Dünya dışındaki yaşam olasılığı üzerine yıllardır süren araştırmalar, evreni tarayan bilim insanlarının çabalarını sürdürmektedir. Son olarak, Dünya’dan 120 ışık yılı uzakta yer alan K2-18b gezegeninde yapılan gözlemler, yaşam izleri açısından dikkat çekici bir buluşa yol açmış olabilir.

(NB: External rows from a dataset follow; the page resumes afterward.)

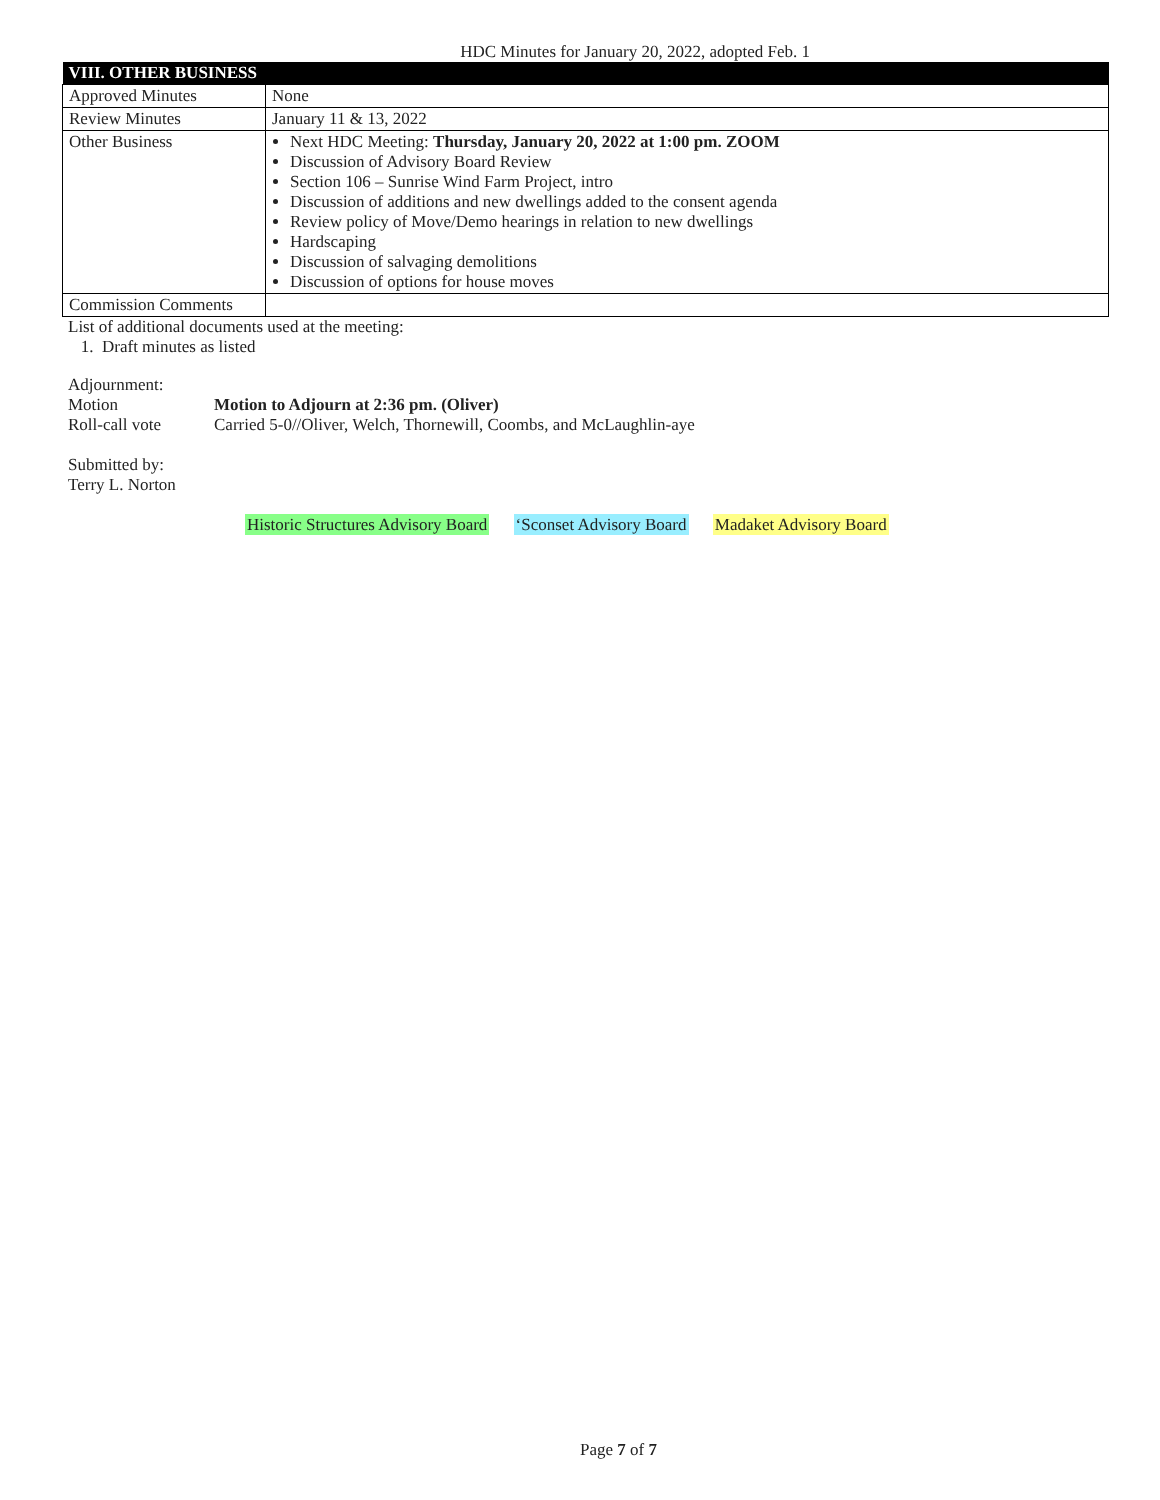HDC Minutes for January 20, 2022, adopted Feb. 1
| VIII. OTHER BUSINESS | |
| --- | --- |
| Approved Minutes | None |
| Review Minutes | January 11 & 13, 2022 |
| Other Business | Next HDC Meeting: Thursday, January 20, 2022 at 1:00 pm. ZOOM Discussion of Advisory Board Review Section 106 – Sunrise Wind Farm Project, intro Discussion of additions and new dwellings added to the consent agenda Review policy of Move/Demo hearings in relation to new dwellings Hardscaping Discussion of salvaging demolitions Discussion of options for house moves |
| Commission Comments | |
List of additional documents used at the meeting:
1. Draft minutes as listed
Adjournment:
| Motion | Motion to Adjourn at 2:36 pm. (Oliver) |
| Roll-call vote | Carried 5-0//Oliver, Welch, Thornewill, Coombs, and McLaughlin-aye |
Submitted by:
Terry L. Norton
Historic Structures Advisory Board ‘Sconset Advisory Board Madaket Advisory Board
Page 7 of 7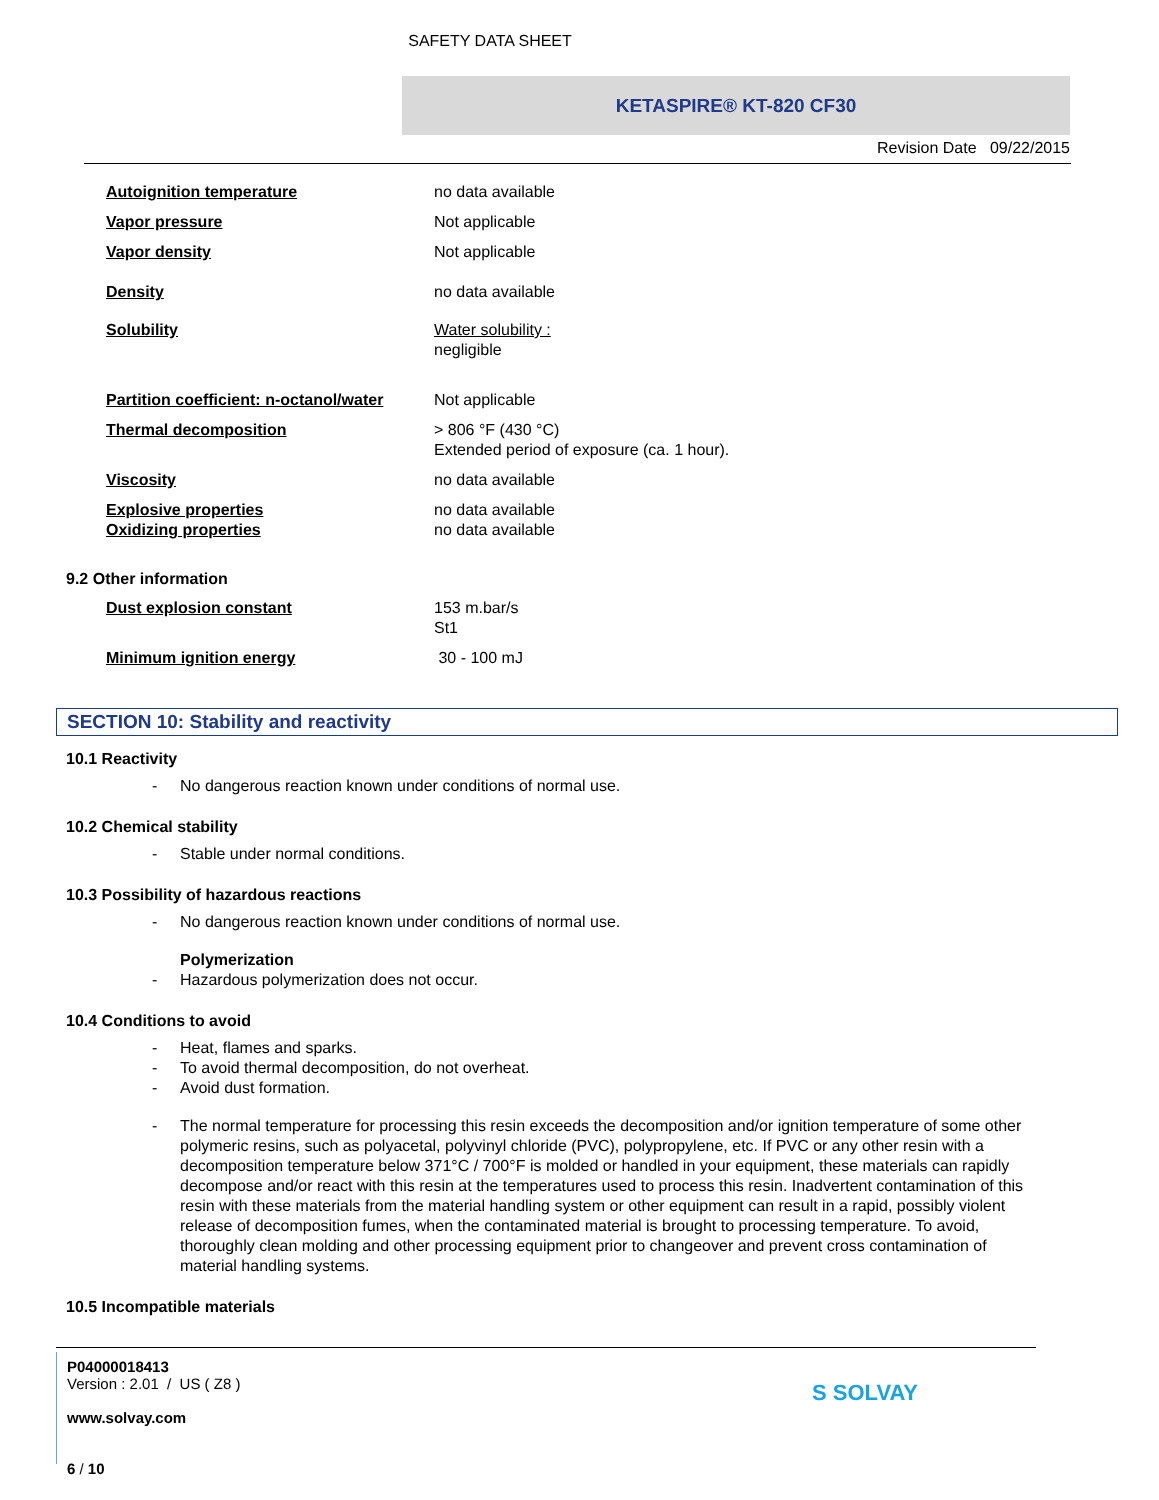SAFETY DATA SHEET
KETASPIRE® KT-820 CF30
Revision Date 09/22/2015
| Autoignition temperature | no data available |
| Vapor pressure | Not applicable |
| Vapor density | Not applicable |
| Density | no data available |
| Solubility | Water solubility : negligible |
| Partition coefficient: n-octanol/water | Not applicable |
| Thermal decomposition | > 806 °F (430 °C) Extended period of exposure (ca. 1 hour). |
| Viscosity | no data available |
| Explosive properties | no data available |
| Oxidizing properties | no data available |
9.2 Other information
| Dust explosion constant | 153 m.bar/s St1 |
| Minimum ignition energy | 30 - 100 mJ |
SECTION 10: Stability and reactivity
10.1 Reactivity
- No dangerous reaction known under conditions of normal use.
10.2 Chemical stability
- Stable under normal conditions.
10.3 Possibility of hazardous reactions
- No dangerous reaction known under conditions of normal use.
Polymerization
- Hazardous polymerization does not occur.
10.4 Conditions to avoid
- Heat, flames and sparks.
- To avoid thermal decomposition, do not overheat.
- Avoid dust formation.
- The normal temperature for processing this resin exceeds the decomposition and/or ignition temperature of some other polymeric resins, such as polyacetal, polyvinyl chloride (PVC), polypropylene, etc. If PVC or any other resin with a decomposition temperature below 371°C / 700°F is molded or handled in your equipment, these materials can rapidly decompose and/or react with this resin at the temperatures used to process this resin. Inadvertent contamination of this resin with these materials from the material handling system or other equipment can result in a rapid, possibly violent release of decomposition fumes, when the contaminated material is brought to processing temperature. To avoid, thoroughly clean molding and other processing equipment prior to changeover and prevent cross contamination of material handling systems.
10.5 Incompatible materials
P04000018413
Version : 2.01 / US ( Z8 )
www.solvay.com
6 / 10
S SOLVAY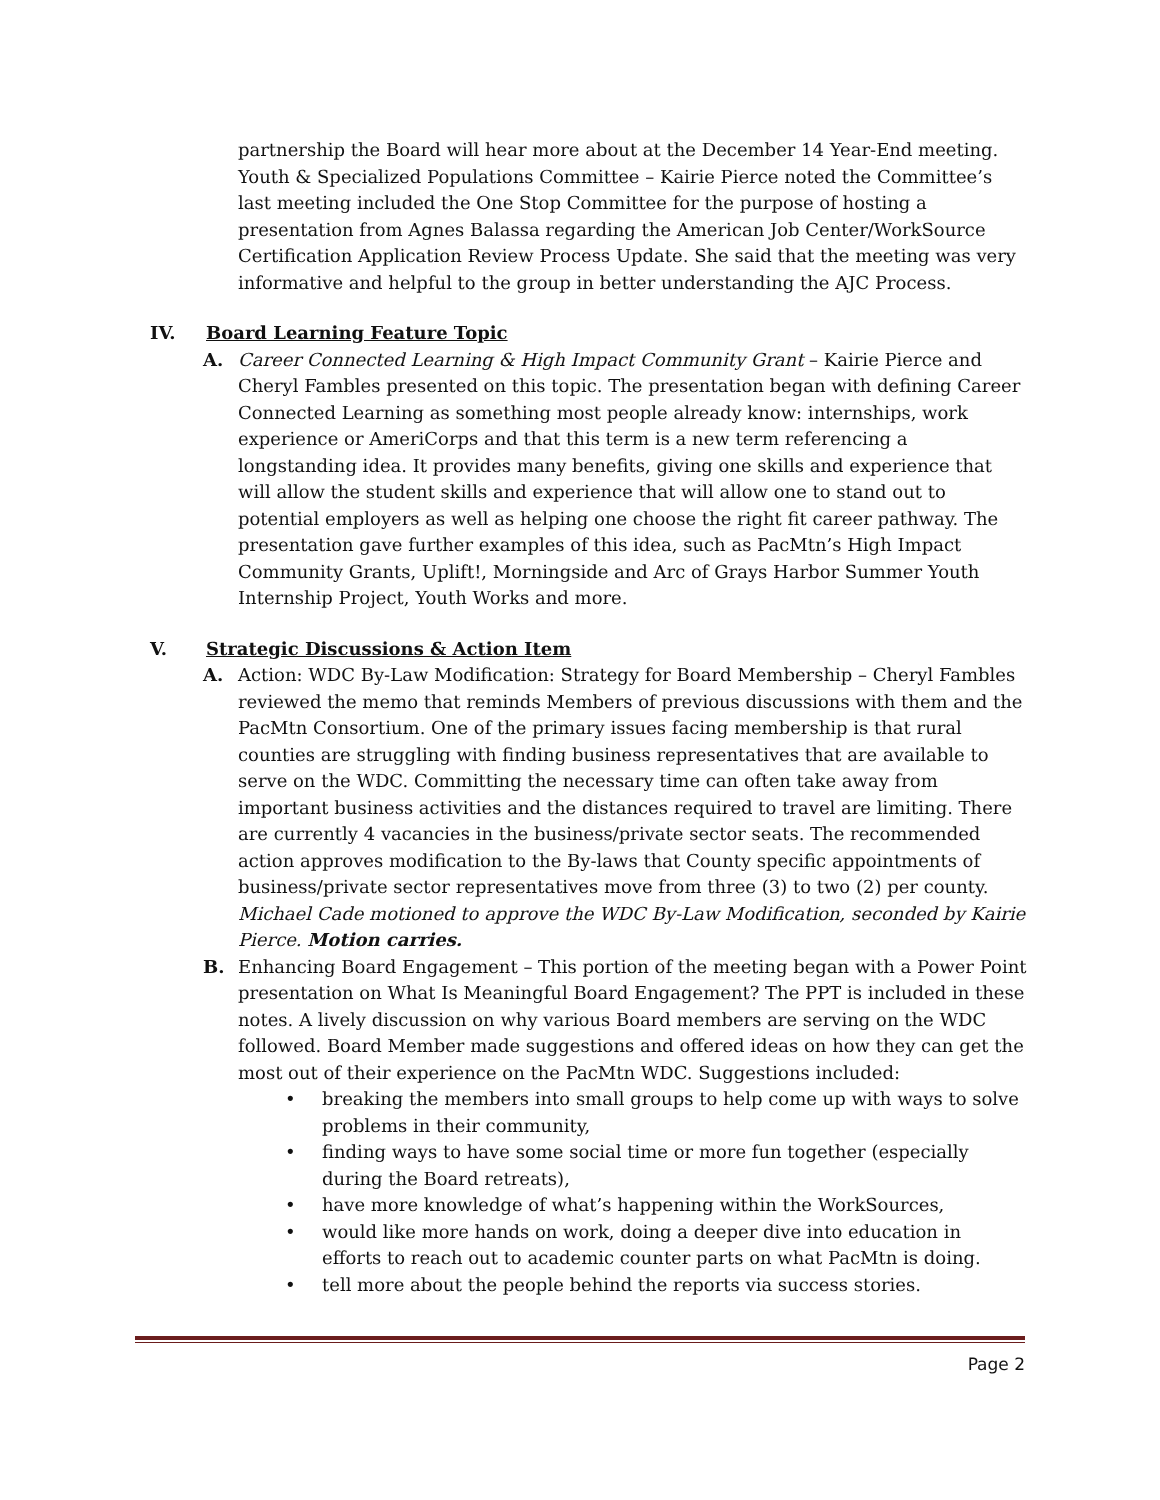partnership the Board will hear more about at the December 14 Year-End meeting.
Youth & Specialized Populations Committee – Kairie Pierce noted the Committee’s last meeting included the One Stop Committee for the purpose of hosting a presentation from Agnes Balassa regarding the American Job Center/WorkSource Certification Application Review Process Update. She said that the meeting was very informative and helpful to the group in better understanding the AJC Process.
IV. Board Learning Feature Topic
A. Career Connected Learning & High Impact Community Grant – Kairie Pierce and Cheryl Fambles presented on this topic. The presentation began with defining Career Connected Learning as something most people already know: internships, work experience or AmeriCorps and that this term is a new term referencing a longstanding idea. It provides many benefits, giving one skills and experience that will allow the student skills and experience that will allow one to stand out to potential employers as well as helping one choose the right fit career pathway. The presentation gave further examples of this idea, such as PacMtn’s High Impact Community Grants, Uplift!, Morningside and Arc of Grays Harbor Summer Youth Internship Project, Youth Works and more.
V. Strategic Discussions & Action Item
A. Action: WDC By-Law Modification: Strategy for Board Membership – Cheryl Fambles reviewed the memo that reminds Members of previous discussions with them and the PacMtn Consortium. One of the primary issues facing membership is that rural counties are struggling with finding business representatives that are available to serve on the WDC. Committing the necessary time can often take away from important business activities and the distances required to travel are limiting. There are currently 4 vacancies in the business/private sector seats. The recommended action approves modification to the By-laws that County specific appointments of business/private sector representatives move from three (3) to two (2) per county. Michael Cade motioned to approve the WDC By-Law Modification, seconded by Kairie Pierce. Motion carries.
B. Enhancing Board Engagement – This portion of the meeting began with a Power Point presentation on What Is Meaningful Board Engagement? The PPT is included in these notes. A lively discussion on why various Board members are serving on the WDC followed. Board Member made suggestions and offered ideas on how they can get the most out of their experience on the PacMtn WDC. Suggestions included:
• breaking the members into small groups to help come up with ways to solve problems in their community,
• finding ways to have some social time or more fun together (especially during the Board retreats),
• have more knowledge of what’s happening within the WorkSources,
• would like more hands on work, doing a deeper dive into education in efforts to reach out to academic counter parts on what PacMtn is doing.
• tell more about the people behind the reports via success stories.
Page 2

Cambridge Üniversitesi’nden bir araştırma grubu, James Webb Uzay Teleskobu aracılığıyla K2-18b’nin atmosferinde yalnızca biyolojik süreçlerle üretilen dimetil sülfid (DMS) adlı bir molekül tespit ettiklerini bildiriyor. Bu molekül, Dünya üzerindeki denizlerde yaşayan algler gibi canlı organizmalar tarafından salınıyor.

K2-18b: Yeni bir yaşanabilir gezegen adayı mı?
K2-18b, 2017 yılında Kanadalı gökbilimciler tarafından keşfedilmiştir. “Sub-Neptün” olarak tanımlanan bu gezegen, Neptün’den küçük ama Dünya’dan oldukça büyük bir yapıya sahiptir. 2021’de aynı araştırma ekibi, bu tür gezegenlerin hidrojenle kaplı ve okyanuslarla dolu olabileceğini öne sürmüştü.
Yeni yapılan analizlerde, gezegenin atmosferinde hidrojen, metan ve karbondioksit gibi bileşiklerin yanı sıra, dimetil sülfid sinyallerinin de güçlendiği dikkat çekmektedir. Bu veriler, K2-18b’nin yaşanabilir bir okyanus gezegeni olabileceğine dair umut veriyor.

Bilim adamları temkinli yaklaşıyor
Araştırmanın baş yazarı Dr. Nikku Madhusudhan, “Bu insanlık için devrim niteliğinde bir an. Ancak henüz yaşam keşfettik demek için acele etmiyoruz” ifadelerini kullandı.
Diğer bilim insanları ise bu keşfi heyecanla karşılamakla birlikte, dikkatli bir değerlendirme yapıyor. Johns Hopkins Üniversitesi’nden Dr. Stephen Schmidt, “Bu bir ipucu ancak yaşam olduğu sonucuna varmak için henüz yeterli değil” şeklinde yorumda bulundu.
Ayrıca bazı araştırmacılar, K2-18b’nin yüzeyinin magma ile kaplı olabileceğini ve atmosferinin yaşam için oldukça sıcak olabileceğini de öne sürüyor.
Gelecekte daha net veriler bekleniyor
James Webb Teleskobu, K2-18b ve benzeri gezegenlerde gözlem yapmaya devam edecek. NASA’nın geliştirmiş olduğu yeni nesil teleskop projeleri, bu çalışmalara katkıda bulunacak. Ancak uzmanlar, NASA’nın bütçesindeki olası kesintilerin bu tür bilimsel araştırmaları olumsuz etkileyebileceği endişesini taşıyorlar.
“Henüz ‘uzaylılar!’ diye bağırmıyorum… Ama her an bağırma hakkımı saklı tutuyorum.”